Koffi Olomidé a exprimé son mécontentement envers Kool Matope, artiste musicien gospel, pour avoir désigné son épouse Cindy Le Cœur uniquement par son prénom “Candy” lors d’une émission, au lieu d’utiliser son nom de scène. L’artiste rumba congolais y voit un manque de respect envers celle qu’il considère comme la deuxième Première dame de la République.
Une polémique de vocabulaire qui cache plus
Koffi Olomidé ne mâche pas ses mots. Lors d’une récente prise de parole, le roi de la rumba congolaise a exprimé son agacement face au choix lexical de Kool Matope. Durant son intervention sur Top Congo FM, le pasteur et musicien gospel aurait systématiquement appelé Cindy Le Cœur par son prénom “Candy”, délaissant délibérément le nom de scène qui l’a rendue célèbre. Pour Koffi, cette décision n’est pas anodine : elle traduit une forme de mauvaise foi et de manque de respect envers une artiste qu’il présente comme figure majeure du Congo.
« Pourquoi a-t-il eu du mal à citer Cindy Le Cœur ? Pendant toute son intervention, il l’a appelée Candy. Je n’ai pas aimé. Il m’a déçu », déclare Koffi avec frustration. Il poursuit son raisonnement en soulevant une contradiction : Kool Matope lui-même s’appelle Léon de son vrai nom, or personne ne l’appelle ainsi continuellement. Cette observation soulève une question plus large sur la reconnaissance professionnelle et le respect des identités artistiques dans le milieu musical congolais.
Un passé artistique commun revisité
La relation entre Cindy Le Cœur et Kool Matope remonte bien avant son ascension fulgurante aux côtés de Koffi Olomidé. Aux débuts de la carrière de Cindy dans les années 2000, elle collaborait activement avec plusieurs artistes gospel congolais, notamment Kool Matope, évoluant comme choriste et jeune chanteuse en apprentissage. Cette période formative a grandement contribué à développer sa voix et son expérience musicale avant sa transition décisive vers la rumba congolaise.
Kool Matope, reconnu comme une figure majeure du gospel congolais, pasteur et musicien ayant encadré plusieurs artistes devenus célèbres, incarnait un mentor de cette époque gospel. Plusieurs biographies soulignent que Cindy a littéralement “fait ses premiers pas” musicaux aux côtés de Kool Matope avant de devenir l’une des voix féminines les plus emblématiques de la rumba congolaise moderne.
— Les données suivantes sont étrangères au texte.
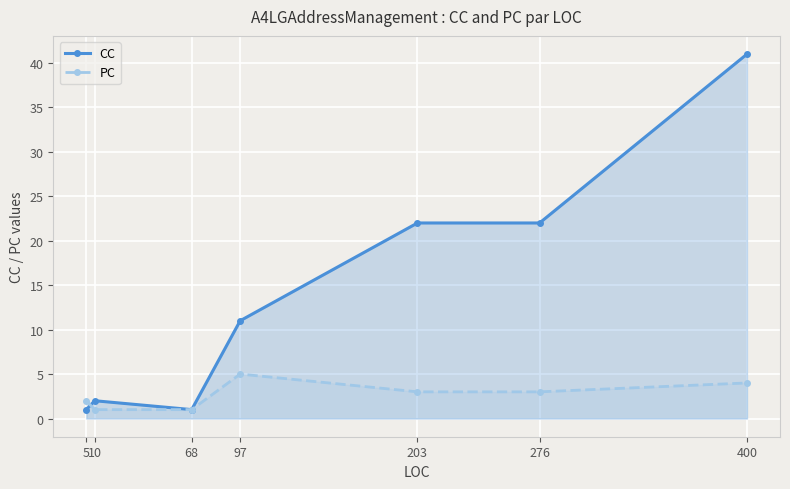

Which category has the highest value in the PC series?

97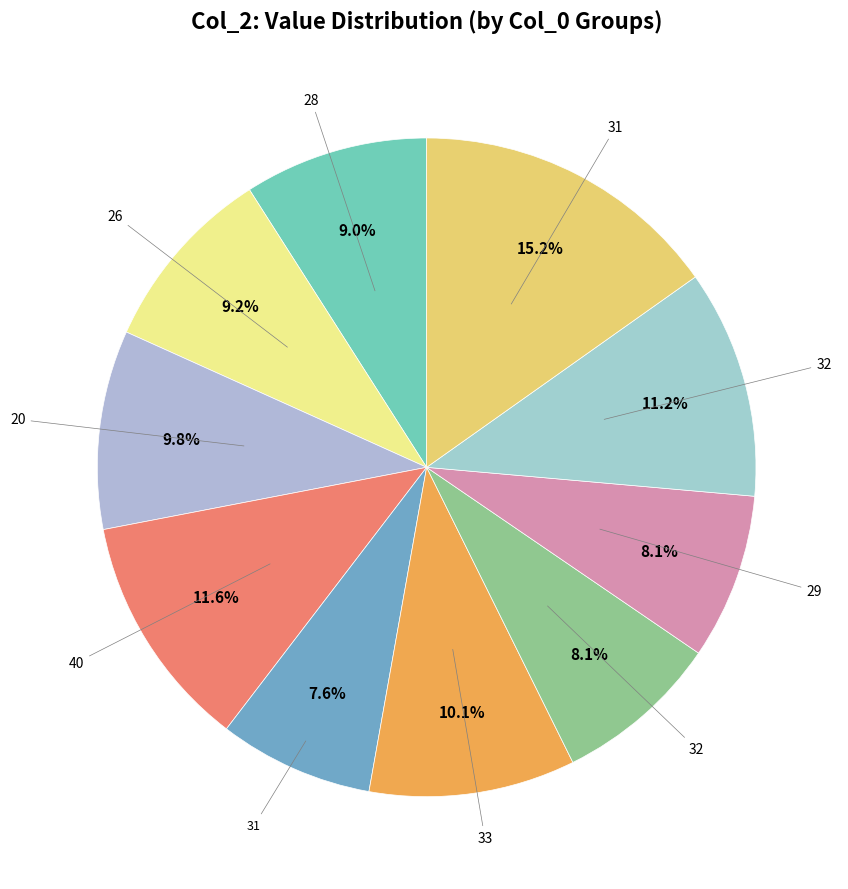

Is there any slice that represents more than half of the pie?

No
Une officialisation qui change la donne
Cindy Le Cœur et Koffi Olomidé forment depuis 2007 l’un des duos artistiques les plus commentés de la musique congolaise. Rejoignant le groupe Quartier Latin International comme soprano et directrice artistique, Cindy a rapidement développé une complicité musicale avec Koffi qui a captivé le public. Leur duo a été souvent comparé à celui de légendes comme Tabu Ley et Mbilia Bel, définis par la chimie artistique autant que par la connexion personnelle.
Pendant longtemps, les deux artistes ont entretenu le mystère autour de leur relation privée, malgré les rumeurs persistantes dans les médias et réseaux sociaux. Cependant, entre 2025 et 2026, plusieurs déclarations publiques ont confirmé la réalité : ils étaient officiellement ensemble depuis des années. Cindy a révélé un mariage coutumier en 2008, suivi d’un mariage civil en 2012, avant une cérémonie publique grandiose à Kinshasa en février 2026. Cette officialisation a transformé Cindy en épouse de Koffi, renforçant son statut de figure majeure dans la vie publique congolaise.
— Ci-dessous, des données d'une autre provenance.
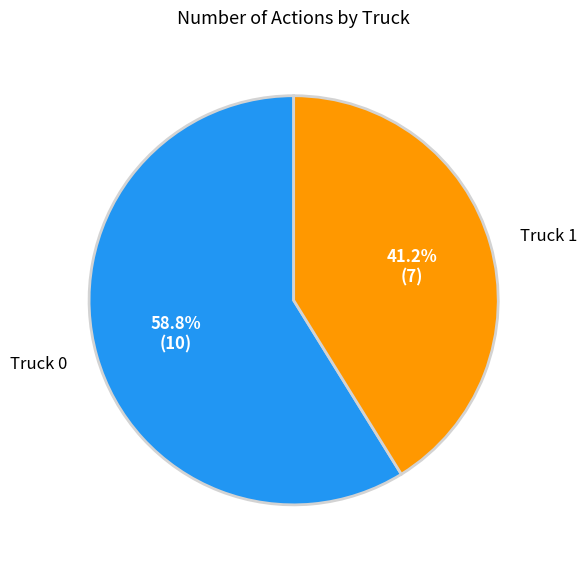

Do Truck 0 and Truck 1 together represent more than half of the pie?

Yes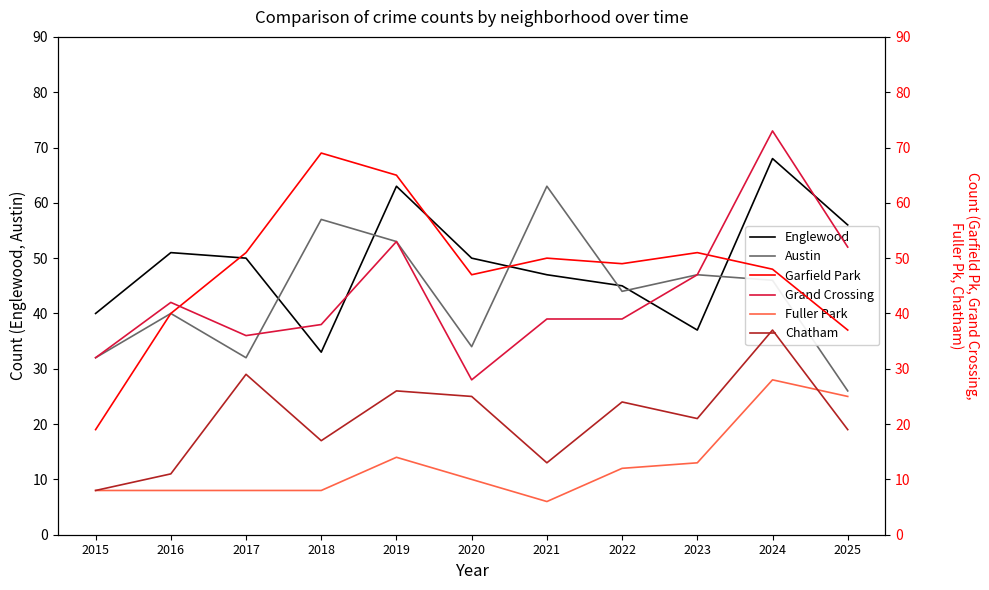

How many series are shown in this chart?

6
Le respect du nom : plus qu’une question de vocabulaire
Pour Koffi, la critique adressée à Kool Matope dépasse la simple question du vocabulaire. Elle touche à la reconnaissance de l’importance de Cindy Le Cœur dans le paysage culturel congolais. « Si le président de la République appelle ma femme Cindy Le Cœur, pourquoi pas lui ? » interroge Koffi, évoquant une rencontre où le chef de l’État aurait salué Cindy en utilisant son nom de scène et son statut de belle-sœur politique.
Koffi pousse la critique plus loin en remettant en question l’intégrité de Kool Matope lui-même. Il souligne que Cindy avait chanté pour ce dernier et lui avait offert « son plus grand vocal », suggérant une forme d’ingratitude ou de mépris de la part du pasteur-musicien. « Je recommande à sa femme de lui dire qu’il est un menteur », conclut Koffi, ajoutant une dimension personnelle à un débat qui semblait d’abord professionnel.